** Opening ENTRIES SHOWN block **

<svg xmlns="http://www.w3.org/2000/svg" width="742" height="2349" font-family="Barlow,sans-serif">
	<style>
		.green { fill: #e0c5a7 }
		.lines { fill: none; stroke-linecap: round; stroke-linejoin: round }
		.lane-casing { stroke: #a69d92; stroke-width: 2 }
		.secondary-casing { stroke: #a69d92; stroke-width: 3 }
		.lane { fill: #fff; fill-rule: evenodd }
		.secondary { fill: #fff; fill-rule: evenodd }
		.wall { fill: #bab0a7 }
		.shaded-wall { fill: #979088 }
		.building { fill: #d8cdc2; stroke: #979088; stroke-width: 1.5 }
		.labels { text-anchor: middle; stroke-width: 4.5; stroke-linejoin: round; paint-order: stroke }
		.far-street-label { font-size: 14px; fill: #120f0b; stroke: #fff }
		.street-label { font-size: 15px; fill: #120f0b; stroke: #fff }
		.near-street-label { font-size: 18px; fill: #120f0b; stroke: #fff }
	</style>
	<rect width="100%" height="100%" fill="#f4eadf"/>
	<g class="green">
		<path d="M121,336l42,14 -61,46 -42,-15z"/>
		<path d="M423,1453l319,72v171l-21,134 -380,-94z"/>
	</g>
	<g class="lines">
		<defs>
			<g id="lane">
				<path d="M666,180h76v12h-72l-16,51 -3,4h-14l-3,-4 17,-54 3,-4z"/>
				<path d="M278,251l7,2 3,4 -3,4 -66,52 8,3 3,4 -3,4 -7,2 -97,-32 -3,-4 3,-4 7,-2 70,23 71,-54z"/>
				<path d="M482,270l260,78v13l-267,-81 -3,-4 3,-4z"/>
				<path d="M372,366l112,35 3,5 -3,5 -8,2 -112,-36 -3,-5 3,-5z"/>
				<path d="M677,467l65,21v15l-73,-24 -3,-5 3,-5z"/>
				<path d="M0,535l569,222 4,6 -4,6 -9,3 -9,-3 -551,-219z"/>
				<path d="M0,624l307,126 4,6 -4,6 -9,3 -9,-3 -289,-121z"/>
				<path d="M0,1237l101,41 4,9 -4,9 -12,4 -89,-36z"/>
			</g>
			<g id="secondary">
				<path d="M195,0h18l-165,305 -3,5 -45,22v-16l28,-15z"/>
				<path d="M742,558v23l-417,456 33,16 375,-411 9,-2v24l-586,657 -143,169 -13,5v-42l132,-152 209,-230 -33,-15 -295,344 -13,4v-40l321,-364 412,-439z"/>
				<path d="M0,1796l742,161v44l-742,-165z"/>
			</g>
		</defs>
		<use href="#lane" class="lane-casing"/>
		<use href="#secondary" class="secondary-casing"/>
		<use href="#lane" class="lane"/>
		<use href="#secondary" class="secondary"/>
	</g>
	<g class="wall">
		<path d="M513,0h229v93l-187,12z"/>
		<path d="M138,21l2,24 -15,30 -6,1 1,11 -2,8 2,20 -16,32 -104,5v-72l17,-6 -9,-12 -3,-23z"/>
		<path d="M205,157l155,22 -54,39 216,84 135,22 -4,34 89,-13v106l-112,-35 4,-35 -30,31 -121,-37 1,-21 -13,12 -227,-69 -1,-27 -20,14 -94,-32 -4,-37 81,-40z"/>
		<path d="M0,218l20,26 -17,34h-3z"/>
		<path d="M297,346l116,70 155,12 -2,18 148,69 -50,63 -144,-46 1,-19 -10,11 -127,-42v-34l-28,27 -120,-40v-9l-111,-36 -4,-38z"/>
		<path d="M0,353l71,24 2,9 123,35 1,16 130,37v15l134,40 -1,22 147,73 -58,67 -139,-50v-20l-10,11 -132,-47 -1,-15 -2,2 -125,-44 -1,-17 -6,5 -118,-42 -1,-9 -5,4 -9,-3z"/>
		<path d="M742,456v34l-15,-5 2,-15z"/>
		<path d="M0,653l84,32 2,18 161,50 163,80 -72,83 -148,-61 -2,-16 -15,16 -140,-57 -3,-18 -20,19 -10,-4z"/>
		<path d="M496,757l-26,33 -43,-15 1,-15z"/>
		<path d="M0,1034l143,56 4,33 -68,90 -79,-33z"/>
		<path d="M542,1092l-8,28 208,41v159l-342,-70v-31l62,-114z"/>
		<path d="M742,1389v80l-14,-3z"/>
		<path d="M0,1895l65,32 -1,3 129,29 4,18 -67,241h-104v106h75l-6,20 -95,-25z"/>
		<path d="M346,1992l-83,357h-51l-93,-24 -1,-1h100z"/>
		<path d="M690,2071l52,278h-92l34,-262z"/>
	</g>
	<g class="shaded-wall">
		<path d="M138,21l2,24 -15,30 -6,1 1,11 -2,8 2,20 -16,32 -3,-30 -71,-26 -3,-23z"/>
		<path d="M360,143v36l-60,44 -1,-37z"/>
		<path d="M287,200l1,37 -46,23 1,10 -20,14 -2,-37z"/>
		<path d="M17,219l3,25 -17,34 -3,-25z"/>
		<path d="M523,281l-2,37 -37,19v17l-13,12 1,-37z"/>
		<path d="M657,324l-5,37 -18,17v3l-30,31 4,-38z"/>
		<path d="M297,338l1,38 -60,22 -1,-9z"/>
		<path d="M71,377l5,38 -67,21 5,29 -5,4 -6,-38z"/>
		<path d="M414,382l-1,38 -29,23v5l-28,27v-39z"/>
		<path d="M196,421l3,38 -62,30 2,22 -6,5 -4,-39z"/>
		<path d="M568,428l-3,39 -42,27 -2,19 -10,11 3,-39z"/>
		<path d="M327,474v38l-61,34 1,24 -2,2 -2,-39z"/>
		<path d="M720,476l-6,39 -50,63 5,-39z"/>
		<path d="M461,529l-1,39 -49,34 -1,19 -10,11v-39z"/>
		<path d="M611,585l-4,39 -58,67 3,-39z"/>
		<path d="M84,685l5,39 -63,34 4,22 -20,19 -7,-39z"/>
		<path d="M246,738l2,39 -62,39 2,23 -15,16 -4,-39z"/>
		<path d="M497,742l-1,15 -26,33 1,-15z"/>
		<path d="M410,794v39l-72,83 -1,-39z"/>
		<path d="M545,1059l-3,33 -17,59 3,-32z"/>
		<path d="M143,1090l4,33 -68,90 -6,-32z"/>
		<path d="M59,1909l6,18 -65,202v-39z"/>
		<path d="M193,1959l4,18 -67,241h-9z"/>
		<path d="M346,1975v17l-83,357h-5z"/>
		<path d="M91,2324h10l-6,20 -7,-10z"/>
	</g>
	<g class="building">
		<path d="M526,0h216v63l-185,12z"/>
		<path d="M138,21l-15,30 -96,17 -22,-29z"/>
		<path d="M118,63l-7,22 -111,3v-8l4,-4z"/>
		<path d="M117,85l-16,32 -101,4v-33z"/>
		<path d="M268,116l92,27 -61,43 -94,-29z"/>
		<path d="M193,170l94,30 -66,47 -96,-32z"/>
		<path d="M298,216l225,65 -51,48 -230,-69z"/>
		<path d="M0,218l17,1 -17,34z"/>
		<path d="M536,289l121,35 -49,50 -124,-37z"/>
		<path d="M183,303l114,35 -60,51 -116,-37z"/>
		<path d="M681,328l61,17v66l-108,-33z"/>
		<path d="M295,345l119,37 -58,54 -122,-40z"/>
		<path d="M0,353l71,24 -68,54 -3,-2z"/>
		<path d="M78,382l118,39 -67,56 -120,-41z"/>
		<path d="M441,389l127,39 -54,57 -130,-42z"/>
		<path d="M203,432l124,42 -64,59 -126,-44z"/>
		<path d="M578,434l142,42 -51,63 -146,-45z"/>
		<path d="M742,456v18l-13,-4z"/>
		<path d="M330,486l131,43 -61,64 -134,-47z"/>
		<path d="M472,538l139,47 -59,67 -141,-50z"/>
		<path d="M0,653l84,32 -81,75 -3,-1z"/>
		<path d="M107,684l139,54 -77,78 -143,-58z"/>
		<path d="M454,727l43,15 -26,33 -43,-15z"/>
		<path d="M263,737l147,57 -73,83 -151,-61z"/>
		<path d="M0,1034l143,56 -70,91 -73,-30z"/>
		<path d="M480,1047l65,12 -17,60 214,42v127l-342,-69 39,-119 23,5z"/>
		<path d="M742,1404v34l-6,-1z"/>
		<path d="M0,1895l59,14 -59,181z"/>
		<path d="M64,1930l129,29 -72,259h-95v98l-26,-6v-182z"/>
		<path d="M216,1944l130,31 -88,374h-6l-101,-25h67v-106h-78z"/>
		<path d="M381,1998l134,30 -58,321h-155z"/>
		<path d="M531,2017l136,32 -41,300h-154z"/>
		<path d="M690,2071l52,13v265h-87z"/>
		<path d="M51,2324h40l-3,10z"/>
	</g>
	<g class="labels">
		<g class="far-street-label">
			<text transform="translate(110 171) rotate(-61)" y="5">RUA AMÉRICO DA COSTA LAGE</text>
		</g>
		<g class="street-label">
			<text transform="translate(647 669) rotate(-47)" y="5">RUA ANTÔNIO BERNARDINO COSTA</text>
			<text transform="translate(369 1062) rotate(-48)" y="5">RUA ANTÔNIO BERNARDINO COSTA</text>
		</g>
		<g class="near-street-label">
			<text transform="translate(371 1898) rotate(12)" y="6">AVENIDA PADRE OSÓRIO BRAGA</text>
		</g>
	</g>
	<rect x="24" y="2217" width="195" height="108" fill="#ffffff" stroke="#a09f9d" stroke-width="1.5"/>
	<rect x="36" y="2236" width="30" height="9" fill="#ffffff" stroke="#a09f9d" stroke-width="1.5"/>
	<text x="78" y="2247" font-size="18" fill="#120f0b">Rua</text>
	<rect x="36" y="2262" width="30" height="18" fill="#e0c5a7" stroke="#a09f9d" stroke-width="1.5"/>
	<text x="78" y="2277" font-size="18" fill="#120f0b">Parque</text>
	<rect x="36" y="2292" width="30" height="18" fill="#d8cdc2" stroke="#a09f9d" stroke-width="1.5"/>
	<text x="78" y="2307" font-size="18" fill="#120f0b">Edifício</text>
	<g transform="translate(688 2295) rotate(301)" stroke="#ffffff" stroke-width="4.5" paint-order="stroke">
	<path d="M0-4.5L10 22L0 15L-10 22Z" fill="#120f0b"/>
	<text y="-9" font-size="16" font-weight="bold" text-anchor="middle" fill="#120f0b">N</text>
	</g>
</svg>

** Closing ENTRIES SHOWN block **

Go through the listing and copy each line with the string "casing".

RESPONSE TO THE TASK:
		.lane-casing { stroke: #a69d92; stroke-width: 2 }
		.secondary-casing { stroke: #a69d92; stroke-width: 3 }
		<use href="#lane" class="lane-casing"/>
		<use href="#secondary" class="secondary-casing"/>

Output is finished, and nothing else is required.